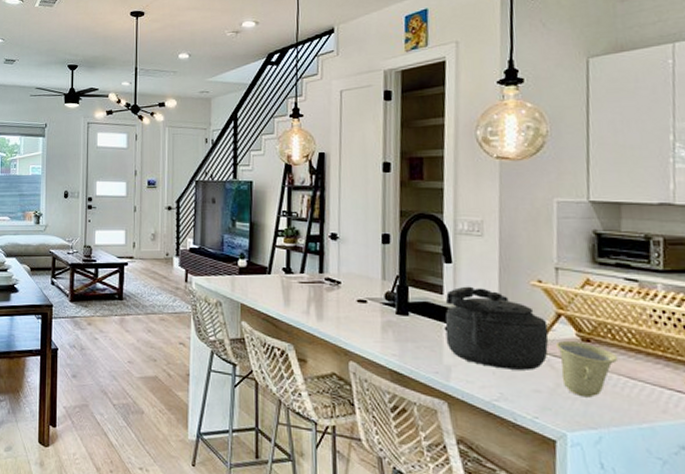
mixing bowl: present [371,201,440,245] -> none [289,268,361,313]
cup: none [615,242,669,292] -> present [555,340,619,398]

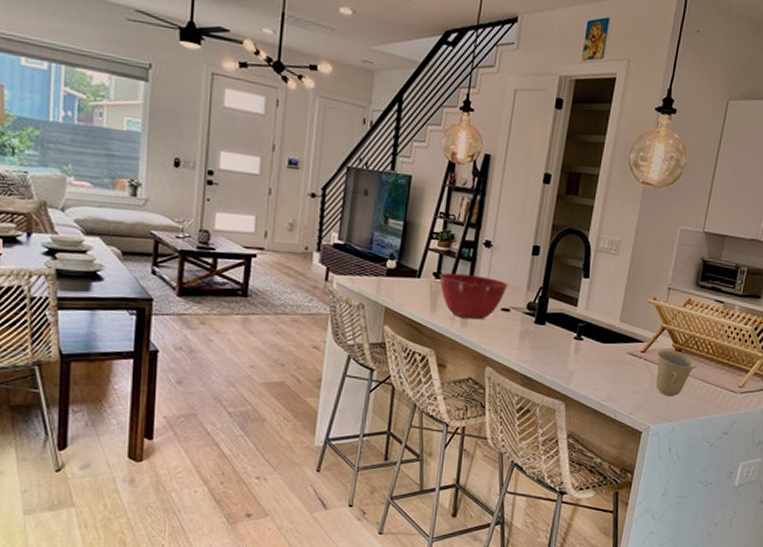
mixing bowl: none [289,268,361,313] -> present [439,273,508,320]
kettle: present [445,286,549,370] -> none [573,300,654,375]

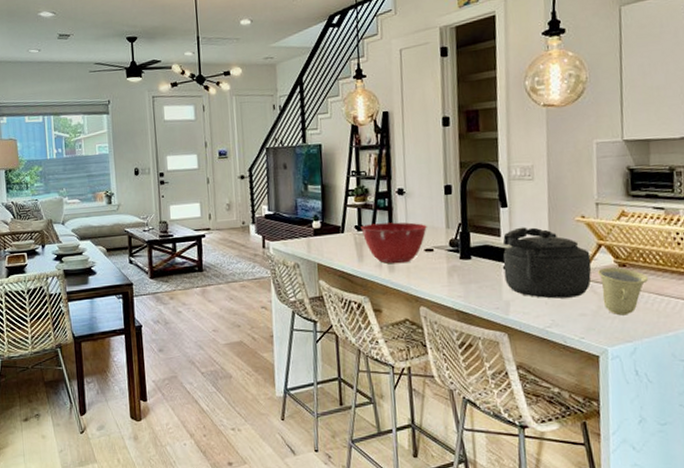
kettle: none [573,300,654,375] -> present [502,227,592,299]

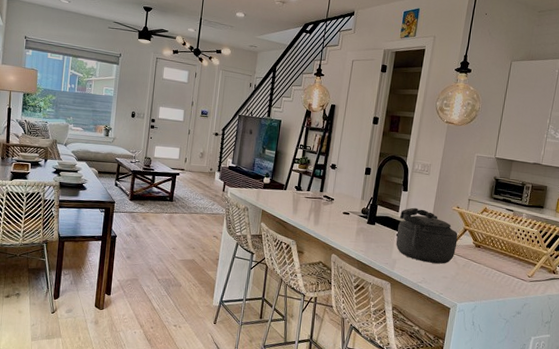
mixing bowl: present [361,222,427,264] -> none [299,186,348,220]
cup: present [597,267,649,316] -> none [460,246,494,282]

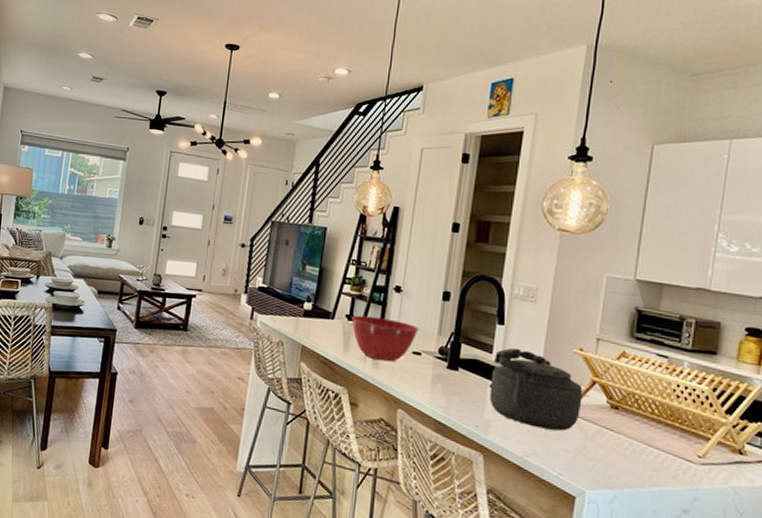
mixing bowl: none [299,186,348,220] -> present [352,315,419,362]

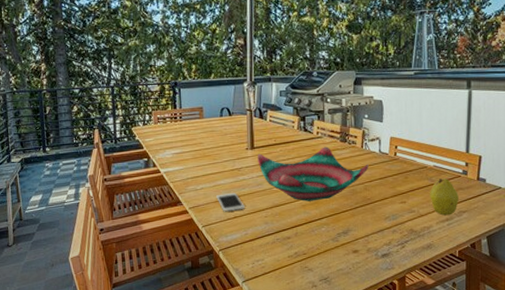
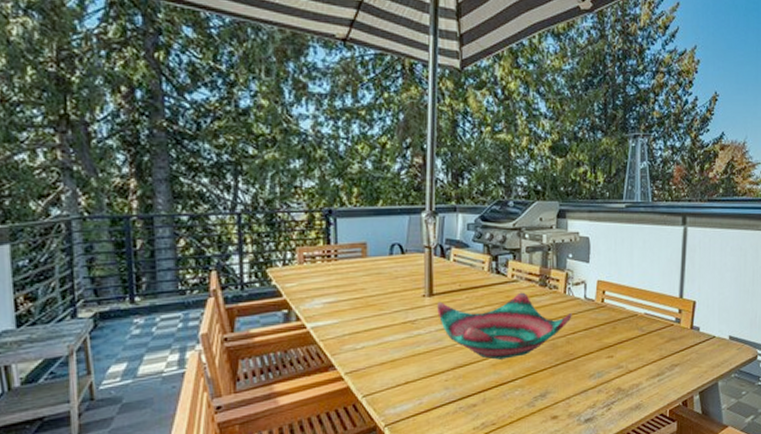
cell phone: present [216,192,245,212] -> none [382,351,419,377]
fruit: present [430,178,459,216] -> none [640,328,671,371]

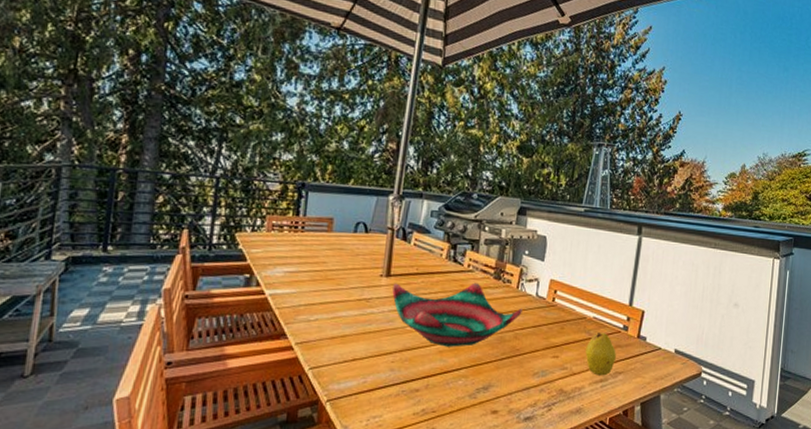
fruit: none [640,328,671,371] -> present [585,333,616,376]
◆ ◆ ◆ ◆ ◆
Please print exactly the lines running from the line with "cup: present [597,267,649,316]" through the final line of the material, and nothing more. Keep pictures out.

cup: present [597,267,649,316] -> none [460,246,494,282]

mixing bowl: none [299,186,348,220] -> present [352,315,419,362]

cell phone: present [216,192,245,212] -> none [382,351,419,377]
fruit: present [430,178,459,216] -> none [640,328,671,371]

fruit: none [640,328,671,371] -> present [585,333,616,376]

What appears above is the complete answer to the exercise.